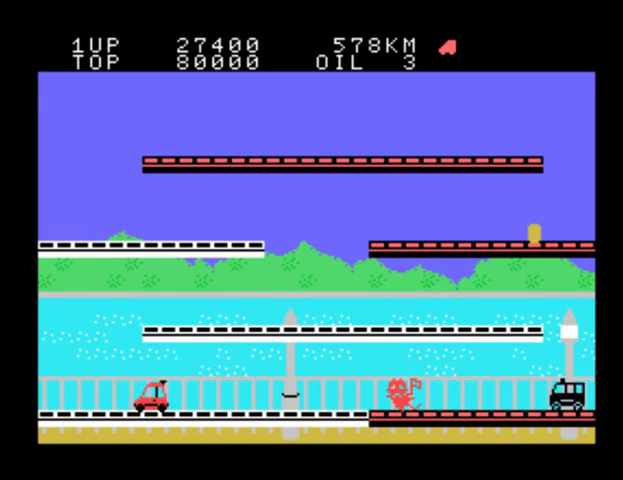
{"buttons": [], "events": []}
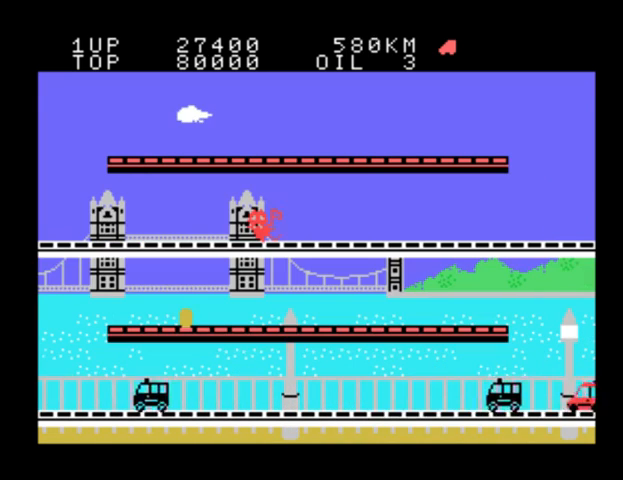
{"buttons": [], "events": []}
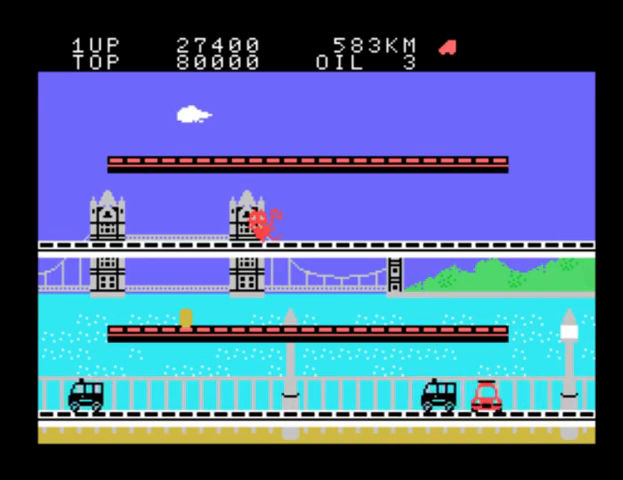
{"buttons": [], "events": []}
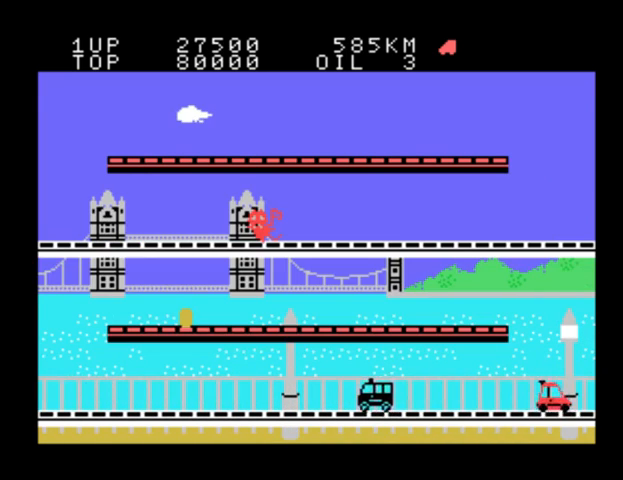
{"buttons": ["B"], "events": [[133, "B", "down"]]}
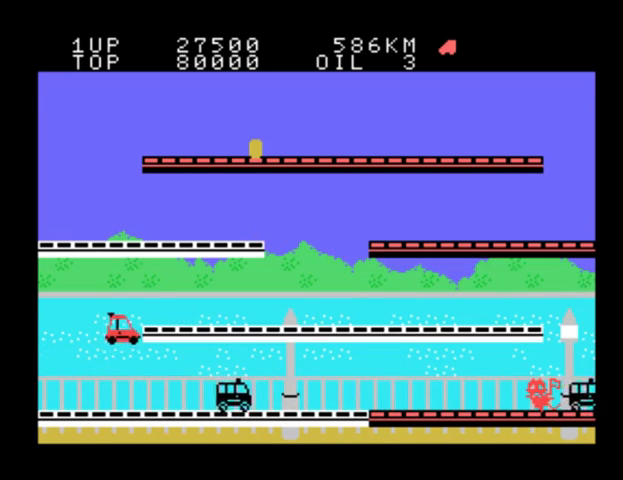
{"buttons": [], "events": [[167, "B", "up"]]}
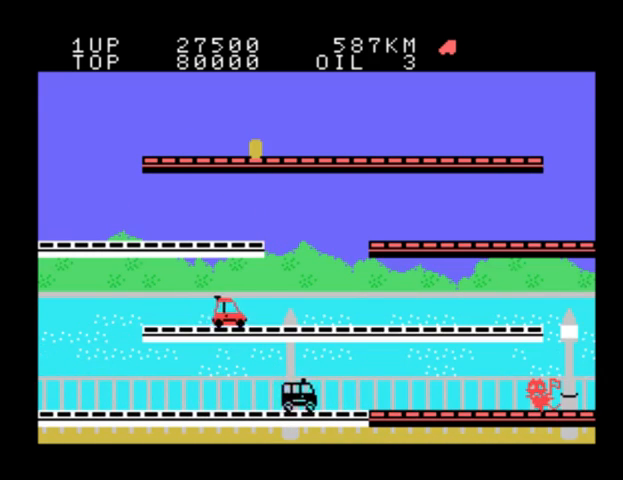
{"buttons": [], "events": [[100, "B", "down"], [467, "B", "up"]]}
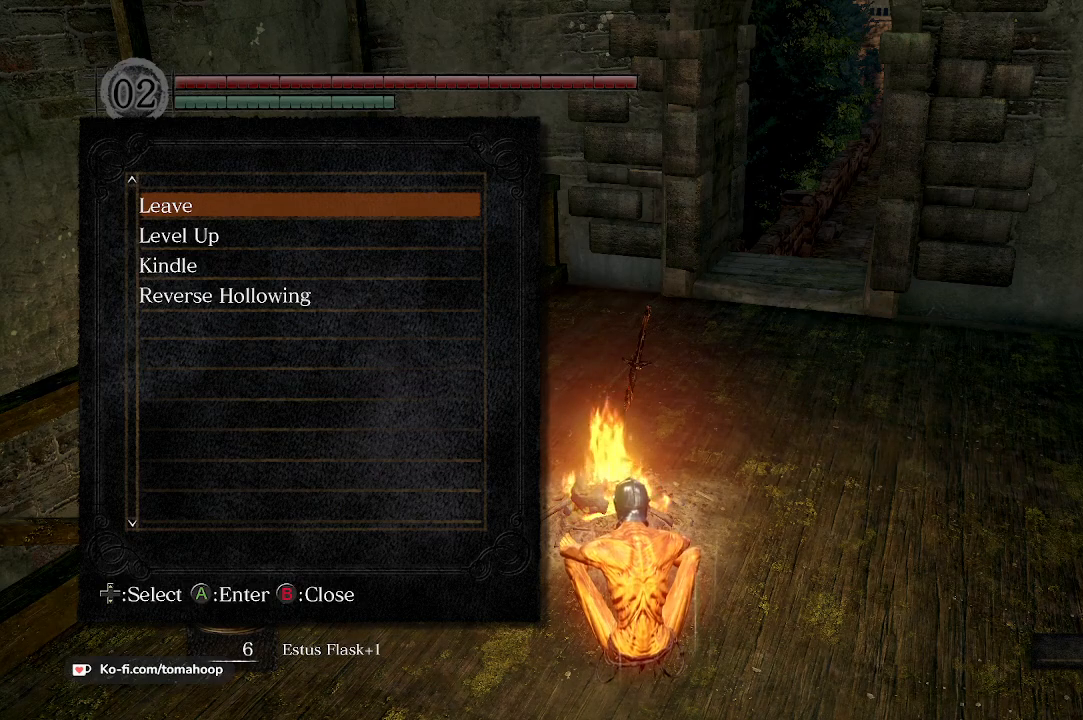
Gameplay with a controller (Xbox layout); each line is a JSON object with the inputs held at the frame after it. "events" lists button and stick changes between this image and that frame as [ms after this image, input, new state], when the widget could be followed in between.
{"buttons": [], "left_stick": "right", "right_stick": "center", "events": [[67, "right_stick", "right"], [167, "right_stick", "center"], [300, "B", "down"], [367, "B", "up"], [400, "left_stick", "right"]]}
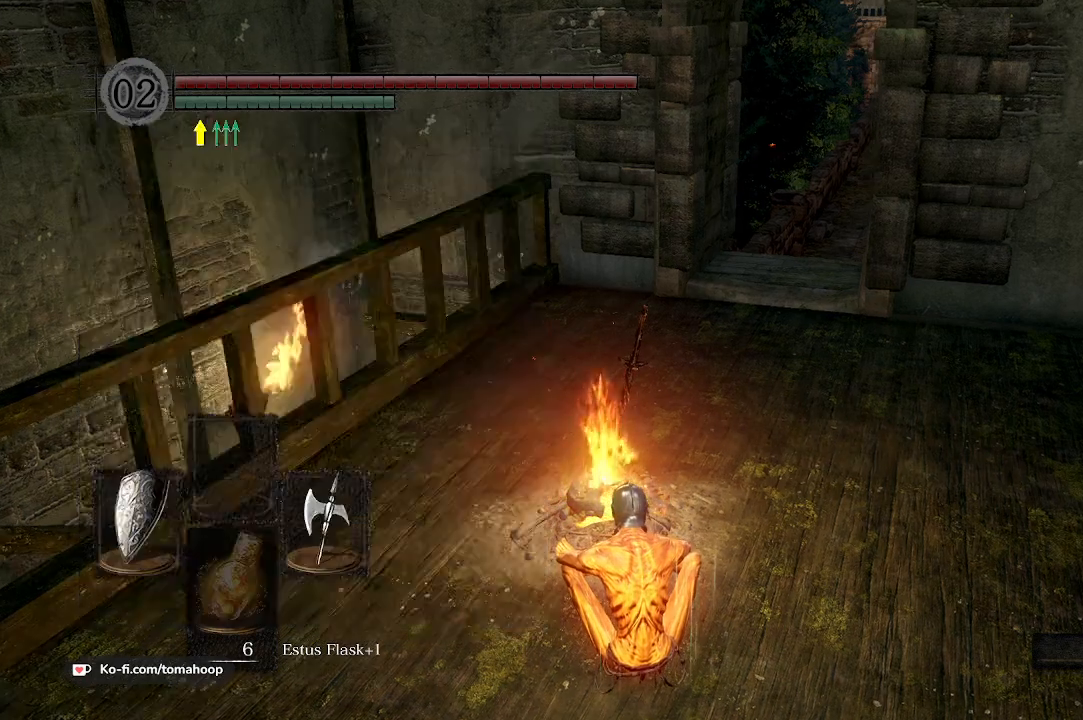
{"buttons": [], "left_stick": "left", "right_stick": "down-left", "events": [[67, "left_stick", "down-right"], [133, "right_stick", "down-left"], [167, "left_stick", "down"], [267, "left_stick", "down-left"], [467, "left_stick", "left"]]}
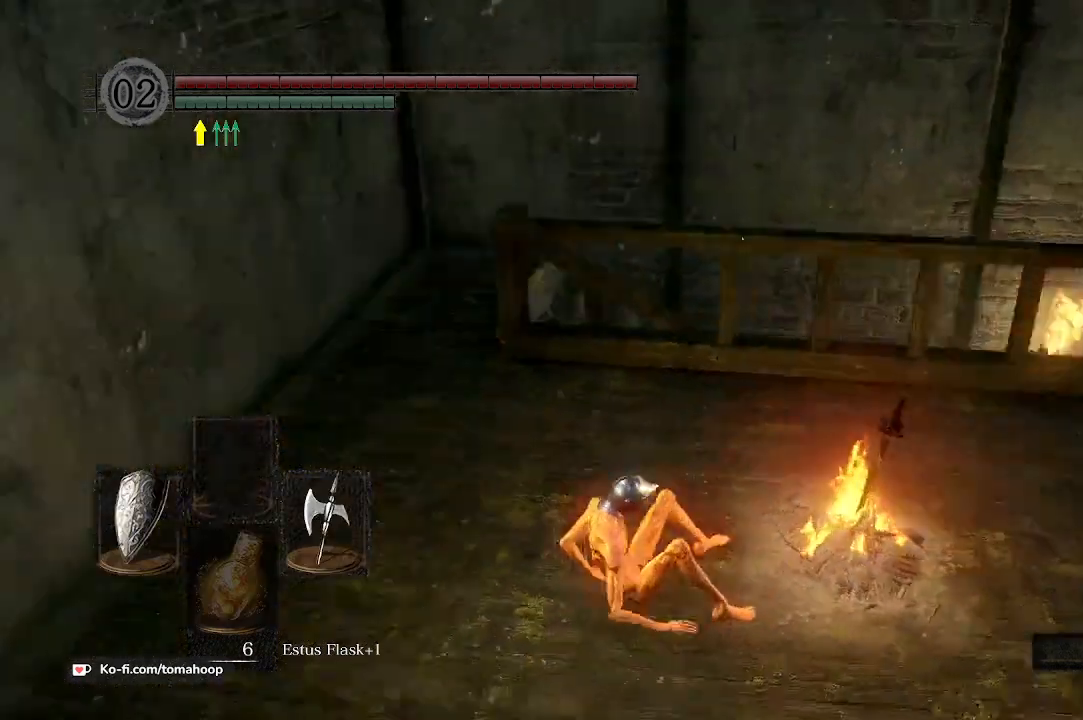
{"buttons": ["B"], "left_stick": "up-left", "right_stick": "center", "events": [[67, "left_stick", "up-left"], [133, "right_stick", "down"], [267, "B", "down"], [267, "right_stick", "center"]]}
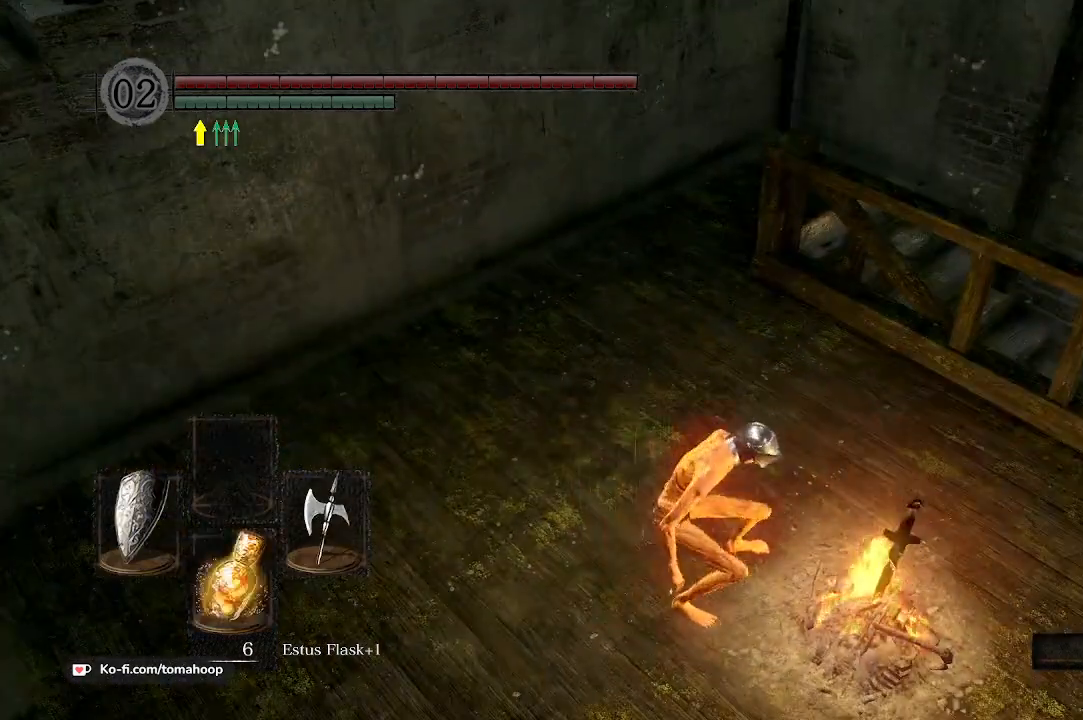
{"buttons": ["B"], "left_stick": "up-left", "right_stick": "center", "events": [[200, "left_stick", "up"], [467, "left_stick", "up-left"]]}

____________________

Would you please print out all the records above exactly, minus any pictures?

REPLY TO THE TASK:
{"buttons": [], "events": []}
{"buttons": [], "events": []}
{"buttons": [], "events": []}
{"buttons": ["B"], "events": [[133, "B", "down"]]}
{"buttons": [], "events": [[167, "B", "up"]]}
{"buttons": [], "events": [[100, "B", "down"], [467, "B", "up"]]}
Gameplay with a controller (Xbox layout); each line is a JSON object with the inputs held at the frame after it. "events" lists button and stick changes between this image and that frame as [ms after this image, input, new state], when the widget could be followed in between.
{"buttons": [], "left_stick": "right", "right_stick": "center", "events": [[67, "right_stick", "right"], [167, "right_stick", "center"], [300, "B", "down"], [367, "B", "up"], [400, "left_stick", "right"]]}
{"buttons": [], "left_stick": "left", "right_stick": "down-left", "events": [[67, "left_stick", "down-right"], [133, "right_stick", "down-left"], [167, "left_stick", "down"], [267, "left_stick", "down-left"], [467, "left_stick", "left"]]}
{"buttons": ["B"], "left_stick": "up-left", "right_stick": "center", "events": [[67, "left_stick", "up-left"], [133, "right_stick", "down"], [267, "B", "down"], [267, "right_stick", "center"]]}
{"buttons": ["B"], "left_stick": "up-left", "right_stick": "center", "events": [[200, "left_stick", "up"], [467, "left_stick", "up-left"]]}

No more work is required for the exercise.